EXERCISE DESCRIPTION:
Scan the records below for the line with "(DAB) staining of" and the line with "an IHC photomicrograph". Repeat those two lines and every line between them exactly, and nothing else.

RECORDS SHOWN:
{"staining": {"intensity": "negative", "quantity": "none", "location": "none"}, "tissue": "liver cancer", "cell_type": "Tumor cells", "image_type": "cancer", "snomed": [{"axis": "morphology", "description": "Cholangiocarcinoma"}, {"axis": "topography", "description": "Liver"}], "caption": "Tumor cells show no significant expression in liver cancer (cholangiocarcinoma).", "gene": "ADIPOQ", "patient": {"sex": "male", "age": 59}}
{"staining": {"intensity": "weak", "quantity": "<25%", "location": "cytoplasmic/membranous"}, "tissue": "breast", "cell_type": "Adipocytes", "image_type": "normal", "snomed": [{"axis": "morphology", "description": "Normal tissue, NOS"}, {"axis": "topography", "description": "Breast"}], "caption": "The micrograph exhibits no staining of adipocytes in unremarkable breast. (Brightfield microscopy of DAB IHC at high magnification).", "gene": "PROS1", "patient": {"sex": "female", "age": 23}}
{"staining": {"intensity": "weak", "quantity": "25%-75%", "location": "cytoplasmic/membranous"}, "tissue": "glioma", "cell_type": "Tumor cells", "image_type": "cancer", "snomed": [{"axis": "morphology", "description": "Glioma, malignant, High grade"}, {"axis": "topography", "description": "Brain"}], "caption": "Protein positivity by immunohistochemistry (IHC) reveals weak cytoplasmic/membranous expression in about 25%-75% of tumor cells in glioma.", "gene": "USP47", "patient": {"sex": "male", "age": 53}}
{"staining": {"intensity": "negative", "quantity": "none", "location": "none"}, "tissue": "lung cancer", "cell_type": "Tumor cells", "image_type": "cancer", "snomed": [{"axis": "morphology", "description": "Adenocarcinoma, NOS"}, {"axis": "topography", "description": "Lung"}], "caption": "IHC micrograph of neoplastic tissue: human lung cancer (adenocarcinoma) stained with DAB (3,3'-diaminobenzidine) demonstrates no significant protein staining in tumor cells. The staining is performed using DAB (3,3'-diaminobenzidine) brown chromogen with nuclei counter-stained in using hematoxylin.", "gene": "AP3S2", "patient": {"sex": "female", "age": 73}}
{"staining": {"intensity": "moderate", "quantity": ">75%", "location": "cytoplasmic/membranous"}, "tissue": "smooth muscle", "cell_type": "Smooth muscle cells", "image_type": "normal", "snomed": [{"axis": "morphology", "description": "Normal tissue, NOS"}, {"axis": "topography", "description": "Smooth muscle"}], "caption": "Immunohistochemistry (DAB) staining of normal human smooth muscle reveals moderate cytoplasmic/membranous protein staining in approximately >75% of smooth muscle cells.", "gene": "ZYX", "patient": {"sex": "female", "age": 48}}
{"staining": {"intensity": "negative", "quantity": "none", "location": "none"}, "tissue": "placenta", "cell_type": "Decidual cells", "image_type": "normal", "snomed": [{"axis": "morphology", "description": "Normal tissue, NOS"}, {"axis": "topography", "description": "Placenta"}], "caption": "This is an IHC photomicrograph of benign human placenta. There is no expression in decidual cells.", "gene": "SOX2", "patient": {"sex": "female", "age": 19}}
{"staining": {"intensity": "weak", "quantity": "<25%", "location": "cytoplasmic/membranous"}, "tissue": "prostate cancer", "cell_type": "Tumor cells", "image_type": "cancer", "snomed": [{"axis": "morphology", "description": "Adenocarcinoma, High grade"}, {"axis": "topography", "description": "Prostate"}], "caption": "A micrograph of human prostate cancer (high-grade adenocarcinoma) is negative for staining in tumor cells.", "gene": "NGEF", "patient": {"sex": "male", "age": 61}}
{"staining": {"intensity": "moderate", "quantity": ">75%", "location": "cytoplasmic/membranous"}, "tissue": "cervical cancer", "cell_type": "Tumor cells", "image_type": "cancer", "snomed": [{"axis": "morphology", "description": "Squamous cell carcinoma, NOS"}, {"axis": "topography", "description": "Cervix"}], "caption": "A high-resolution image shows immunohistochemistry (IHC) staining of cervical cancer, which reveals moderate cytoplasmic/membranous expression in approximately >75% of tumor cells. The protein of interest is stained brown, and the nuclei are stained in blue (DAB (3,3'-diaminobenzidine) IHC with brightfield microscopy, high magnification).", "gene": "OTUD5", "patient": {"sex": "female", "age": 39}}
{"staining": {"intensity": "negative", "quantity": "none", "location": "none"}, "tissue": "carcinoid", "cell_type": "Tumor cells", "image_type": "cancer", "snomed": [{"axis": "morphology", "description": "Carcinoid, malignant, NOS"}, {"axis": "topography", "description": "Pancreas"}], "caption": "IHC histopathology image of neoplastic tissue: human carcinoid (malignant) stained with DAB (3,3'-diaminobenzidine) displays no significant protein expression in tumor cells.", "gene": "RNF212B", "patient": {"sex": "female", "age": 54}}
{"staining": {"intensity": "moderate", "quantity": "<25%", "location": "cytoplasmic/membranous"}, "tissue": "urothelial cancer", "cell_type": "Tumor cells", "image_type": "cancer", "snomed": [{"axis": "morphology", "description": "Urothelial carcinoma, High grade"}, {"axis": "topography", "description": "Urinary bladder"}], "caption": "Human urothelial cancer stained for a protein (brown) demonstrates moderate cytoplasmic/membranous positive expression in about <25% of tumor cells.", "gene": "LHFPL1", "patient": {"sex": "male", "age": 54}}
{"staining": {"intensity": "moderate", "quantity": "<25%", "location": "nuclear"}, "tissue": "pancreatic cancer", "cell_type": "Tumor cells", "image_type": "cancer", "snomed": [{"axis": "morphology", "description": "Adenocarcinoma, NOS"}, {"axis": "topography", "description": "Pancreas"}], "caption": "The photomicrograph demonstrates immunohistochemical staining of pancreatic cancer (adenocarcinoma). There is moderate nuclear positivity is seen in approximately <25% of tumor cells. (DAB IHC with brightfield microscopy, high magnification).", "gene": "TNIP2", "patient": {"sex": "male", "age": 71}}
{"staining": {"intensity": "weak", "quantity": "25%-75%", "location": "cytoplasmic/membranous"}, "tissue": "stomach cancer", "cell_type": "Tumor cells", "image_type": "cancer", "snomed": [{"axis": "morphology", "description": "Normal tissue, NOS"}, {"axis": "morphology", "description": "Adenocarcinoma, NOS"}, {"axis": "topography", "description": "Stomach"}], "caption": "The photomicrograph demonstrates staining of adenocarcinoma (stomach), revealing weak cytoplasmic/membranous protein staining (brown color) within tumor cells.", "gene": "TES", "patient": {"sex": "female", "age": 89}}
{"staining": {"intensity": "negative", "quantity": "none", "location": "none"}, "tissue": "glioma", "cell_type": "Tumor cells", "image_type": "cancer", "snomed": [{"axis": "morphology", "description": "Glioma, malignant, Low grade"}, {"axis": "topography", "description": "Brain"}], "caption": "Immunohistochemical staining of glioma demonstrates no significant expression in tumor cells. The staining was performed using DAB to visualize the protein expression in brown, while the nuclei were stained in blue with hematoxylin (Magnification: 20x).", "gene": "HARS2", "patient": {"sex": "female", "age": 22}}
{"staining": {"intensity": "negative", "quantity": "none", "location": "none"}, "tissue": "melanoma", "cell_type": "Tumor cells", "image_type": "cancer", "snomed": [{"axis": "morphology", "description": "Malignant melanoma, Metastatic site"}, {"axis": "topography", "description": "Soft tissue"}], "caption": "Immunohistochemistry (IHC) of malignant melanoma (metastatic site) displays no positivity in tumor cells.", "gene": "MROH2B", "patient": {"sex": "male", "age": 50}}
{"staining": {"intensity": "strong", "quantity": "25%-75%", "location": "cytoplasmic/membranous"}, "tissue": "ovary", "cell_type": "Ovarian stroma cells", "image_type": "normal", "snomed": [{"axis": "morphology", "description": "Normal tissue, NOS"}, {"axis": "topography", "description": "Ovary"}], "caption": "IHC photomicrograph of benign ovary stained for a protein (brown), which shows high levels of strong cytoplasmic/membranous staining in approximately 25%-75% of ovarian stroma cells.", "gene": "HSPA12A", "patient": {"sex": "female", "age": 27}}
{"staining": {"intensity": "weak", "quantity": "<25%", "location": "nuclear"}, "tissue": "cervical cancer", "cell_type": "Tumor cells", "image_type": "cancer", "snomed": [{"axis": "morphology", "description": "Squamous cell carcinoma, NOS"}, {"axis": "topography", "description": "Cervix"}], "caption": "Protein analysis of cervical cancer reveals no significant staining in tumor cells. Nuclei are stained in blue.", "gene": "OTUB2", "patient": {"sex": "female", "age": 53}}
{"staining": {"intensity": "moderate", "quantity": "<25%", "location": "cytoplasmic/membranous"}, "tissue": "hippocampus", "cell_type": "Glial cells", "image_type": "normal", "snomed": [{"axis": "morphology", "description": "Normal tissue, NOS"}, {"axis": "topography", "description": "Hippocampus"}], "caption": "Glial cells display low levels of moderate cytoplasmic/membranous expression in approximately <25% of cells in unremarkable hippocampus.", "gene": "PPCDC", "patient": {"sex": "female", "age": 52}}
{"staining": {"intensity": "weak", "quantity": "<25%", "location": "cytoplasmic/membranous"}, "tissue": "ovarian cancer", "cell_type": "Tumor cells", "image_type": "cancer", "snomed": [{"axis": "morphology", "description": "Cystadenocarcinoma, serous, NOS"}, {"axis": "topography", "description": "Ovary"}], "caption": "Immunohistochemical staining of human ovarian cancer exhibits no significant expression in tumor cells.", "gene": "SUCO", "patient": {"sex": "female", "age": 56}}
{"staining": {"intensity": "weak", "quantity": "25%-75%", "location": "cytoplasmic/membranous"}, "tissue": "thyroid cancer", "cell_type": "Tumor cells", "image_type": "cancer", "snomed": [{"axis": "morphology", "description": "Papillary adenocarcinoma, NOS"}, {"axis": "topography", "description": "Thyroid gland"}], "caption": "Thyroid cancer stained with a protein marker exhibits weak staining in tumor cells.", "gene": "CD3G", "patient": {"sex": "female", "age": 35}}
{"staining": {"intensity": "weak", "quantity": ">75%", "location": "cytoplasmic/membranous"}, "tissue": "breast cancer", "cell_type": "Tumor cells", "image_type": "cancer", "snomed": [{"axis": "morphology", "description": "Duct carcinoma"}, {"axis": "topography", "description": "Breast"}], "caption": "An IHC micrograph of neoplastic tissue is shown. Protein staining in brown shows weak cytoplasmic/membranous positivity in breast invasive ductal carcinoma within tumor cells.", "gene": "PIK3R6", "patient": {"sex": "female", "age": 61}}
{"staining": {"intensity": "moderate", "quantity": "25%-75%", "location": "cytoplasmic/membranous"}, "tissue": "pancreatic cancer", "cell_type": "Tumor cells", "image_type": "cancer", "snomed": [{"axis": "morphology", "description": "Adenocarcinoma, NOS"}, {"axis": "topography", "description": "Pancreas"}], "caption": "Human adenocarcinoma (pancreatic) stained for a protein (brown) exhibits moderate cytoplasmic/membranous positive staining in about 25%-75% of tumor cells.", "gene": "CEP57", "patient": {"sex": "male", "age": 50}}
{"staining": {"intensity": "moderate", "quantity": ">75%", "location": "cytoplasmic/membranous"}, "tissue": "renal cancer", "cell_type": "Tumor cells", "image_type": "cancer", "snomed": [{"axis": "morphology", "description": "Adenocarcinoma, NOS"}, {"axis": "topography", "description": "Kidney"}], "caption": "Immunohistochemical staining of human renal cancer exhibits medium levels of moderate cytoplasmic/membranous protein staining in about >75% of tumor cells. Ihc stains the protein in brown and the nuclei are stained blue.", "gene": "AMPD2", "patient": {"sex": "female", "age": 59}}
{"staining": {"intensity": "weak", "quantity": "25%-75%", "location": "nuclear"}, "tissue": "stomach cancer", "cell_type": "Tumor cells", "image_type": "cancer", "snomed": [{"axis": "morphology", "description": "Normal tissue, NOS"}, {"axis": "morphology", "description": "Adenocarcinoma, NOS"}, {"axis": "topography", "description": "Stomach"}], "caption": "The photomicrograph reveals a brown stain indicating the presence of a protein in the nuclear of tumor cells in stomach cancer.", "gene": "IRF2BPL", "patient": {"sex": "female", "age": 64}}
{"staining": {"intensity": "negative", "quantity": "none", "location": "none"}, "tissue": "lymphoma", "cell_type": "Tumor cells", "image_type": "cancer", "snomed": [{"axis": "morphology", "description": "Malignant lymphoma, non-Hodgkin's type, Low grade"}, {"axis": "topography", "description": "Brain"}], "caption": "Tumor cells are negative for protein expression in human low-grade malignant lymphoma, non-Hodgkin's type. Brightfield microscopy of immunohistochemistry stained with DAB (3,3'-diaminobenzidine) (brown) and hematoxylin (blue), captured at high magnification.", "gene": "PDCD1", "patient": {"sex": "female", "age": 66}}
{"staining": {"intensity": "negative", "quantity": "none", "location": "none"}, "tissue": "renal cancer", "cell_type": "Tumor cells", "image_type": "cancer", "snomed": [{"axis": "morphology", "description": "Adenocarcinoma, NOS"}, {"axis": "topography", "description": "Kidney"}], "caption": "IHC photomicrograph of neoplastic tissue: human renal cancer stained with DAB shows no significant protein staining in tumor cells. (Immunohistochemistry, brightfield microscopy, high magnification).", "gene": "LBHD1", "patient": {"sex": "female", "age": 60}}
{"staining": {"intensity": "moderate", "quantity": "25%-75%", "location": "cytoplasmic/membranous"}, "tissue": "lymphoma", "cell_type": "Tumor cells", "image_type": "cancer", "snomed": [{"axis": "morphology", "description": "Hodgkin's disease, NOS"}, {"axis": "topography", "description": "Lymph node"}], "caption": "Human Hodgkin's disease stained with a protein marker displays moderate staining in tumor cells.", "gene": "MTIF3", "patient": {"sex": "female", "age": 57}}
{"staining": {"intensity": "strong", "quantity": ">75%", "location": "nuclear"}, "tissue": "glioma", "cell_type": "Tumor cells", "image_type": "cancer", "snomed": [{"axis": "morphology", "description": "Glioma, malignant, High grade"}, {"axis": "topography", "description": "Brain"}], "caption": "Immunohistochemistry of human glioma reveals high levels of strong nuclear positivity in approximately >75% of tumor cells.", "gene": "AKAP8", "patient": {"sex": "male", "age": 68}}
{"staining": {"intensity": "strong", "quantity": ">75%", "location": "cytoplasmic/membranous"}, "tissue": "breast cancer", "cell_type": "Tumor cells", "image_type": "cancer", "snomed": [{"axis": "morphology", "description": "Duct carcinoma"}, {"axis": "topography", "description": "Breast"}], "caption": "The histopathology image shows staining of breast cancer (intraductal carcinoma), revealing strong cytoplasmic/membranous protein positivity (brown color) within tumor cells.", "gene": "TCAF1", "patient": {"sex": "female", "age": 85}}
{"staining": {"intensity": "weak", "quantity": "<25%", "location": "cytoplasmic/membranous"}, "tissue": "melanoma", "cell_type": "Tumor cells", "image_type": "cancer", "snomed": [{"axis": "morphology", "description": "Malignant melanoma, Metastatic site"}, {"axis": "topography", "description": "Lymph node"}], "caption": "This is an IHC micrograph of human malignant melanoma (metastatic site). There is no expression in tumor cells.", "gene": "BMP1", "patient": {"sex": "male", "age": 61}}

RESULT OF THIS EXERCISE:
{"staining": {"intensity": "moderate", "quantity": ">75%", "location": "cytoplasmic/membranous"}, "tissue": "smooth muscle", "cell_type": "Smooth muscle cells", "image_type": "normal", "snomed": [{"axis": "morphology", "description": "Normal tissue, NOS"}, {"axis": "topography", "description": "Smooth muscle"}], "caption": "Immunohistochemistry (DAB) staining of normal human smooth muscle reveals moderate cytoplasmic/membranous protein staining in approximately >75% of smooth muscle cells.", "gene": "ZYX", "patient": {"sex": "female", "age": 48}}
{"staining": {"intensity": "negative", "quantity": "none", "location": "none"}, "tissue": "placenta", "cell_type": "Decidual cells", "image_type": "normal", "snomed": [{"axis": "morphology", "description": "Normal tissue, NOS"}, {"axis": "topography", "description": "Placenta"}], "caption": "This is an IHC photomicrograph of benign human placenta. There is no expression in decidual cells.", "gene": "SOX2", "patient": {"sex": "female", "age": 19}}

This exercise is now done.